Ok ....... Don't compare Navis to DeVores ........ You (ML) could just review the Navis floor-standers and tell us what you think :-) .........

michaelavorgna's picture

...of reviewing 4 pair of active speakers and one all-in-one. This will keep me busy for a while.

Cheers,

Michael Lavorgna
Editor, twitteringmachines.com

Bogolu Haranath's picture

Great ...... Active speakers, with or without external EQ/DSP is the future ..... Some active, self-powered subwoofers are already doing it :-) .........

Bogolu Haranath's picture

We may have to wait for a while for A.I enabled loudspeakers :-) ........

michaelavorgna's picture

...most intelligence is artificial.

Ba-da-boom.

Bogolu Haranath's picture

Siri, Alexa and Cortana are not sure about Socrates saying that :-) ..........

Bogolu Haranath's picture

"A.I will be the best or worst thing for humanity" ......... Elon Musk :-) .........

hb72's picture

tx, Indydan!!!

Bogolu Haranath's picture

If we didn't have all these measurements, we would not know about all these deliberate design choices.
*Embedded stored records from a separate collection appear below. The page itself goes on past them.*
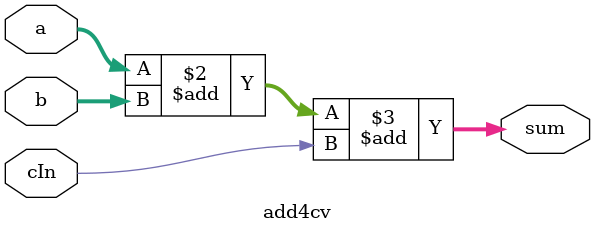
<source format=v>
module add4cv (sum, a, b, cIn);

output reg [3:0] sum;

input [3:0] a;
input [3:0] b;
input cIn;

always @(a, b, cIn)

{sum} = a + b + cIn;

endmodule
</source>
Thank you again JA :-) .........

Bertie Bucket's picture

Yeah, yeah, measures crap and sound great? You want some oil with those fries?

Rothwea's picture

I spent 2 years hunting for a speaker that sounded great with tube amps. That search ended with the Gibbon X. The most engaging listen in my room, on my system and with my music. Audio magic when paired with an Audio Research REF 75SE. Measurements are useful but hearing is believing.

allhifi's picture

Wow. Moments after I read this review (and thinking whether to post a reply) I was thinking upon the self-employed businessmen, particularly in the Hi-Fi business and the time-consuming commitment, stress, and responsibility in running said business.

Then I thought, well, at least Devore has friends within Stereophile and Mikey Lazagna plugging away on behalf of Devore loudspeakers.

THEN I thought, wait-a-minute, this is a $15K loudspeaker -BIG money.
If invested it should be done cautiously and wisely. Unassuming consumers should be informed -honestly.

For all the words spilled on the 'X's' subjective SQ impressions (that danced around as opposed to being clear and precise), at least Stereophile demonstrates the responsibility to consider and share some basic test-bench measurements -particularly important with loudspeakers.

And there, the answers lay; this $15K loudspeaker lacks the sophistication that a $15K loudspeaker demands. At that price point, there are several loudspeakers to consider, the finest (to my mind) being the KEF 'Reference 3' ($14K). The Ref-3 is a wonderful-sounding loudspeaker that also happens to be a very, very accurate, low-distortion loudspeaker. Heck, its little brother the 'REF-1' (at $8K/pair) is a fantastic loudspeaker. Both, are thoroughly engineered products. And it shows. I suspect other makes/models in that price range exist as well.

The point being, at the $10K price point, consumers should expect (and get) quality engineering and performance. At $15K-20K, even further refinement, even greater construction quality and accuracy.

Consumers should also expect (and get), honest subjective opinions regarding SQ along with some investigation and insight concerning the loudspeakers construction and engineering sophistication. Neither was offered here.
To make matters worse was finding/reading fellow Stereophile contributor M Lazagna's reply in the comments section.
Waxing poetic about a loudspeaker that measures poorly; far from accurate -or even desirable- casts a huge shadow of suspicion concerning the buddy-buddy relationships that appears to develop between reviewer's/magazines and some manufacturers.

If a business wants to play in the high-end market, they best be bringing some high-end skills -ensuring a competitive product.

This loudspeaker's test-bench results revealed a shockingly uneven (i.e. highly coloured) frequency balance -particularly concerning since today's most basic drive-units (aided by DIY cabinet/x-over rec's) easily offers up accurate, even/linear frequency response -and the fact that linear frequency response is considered so important a design objective.
Today, one must go out-of-their-way to mess up this most basic of loudspeaker performance expectations.

Most bizarre. Most disappointing.

In the end, as always: Caveat emptor.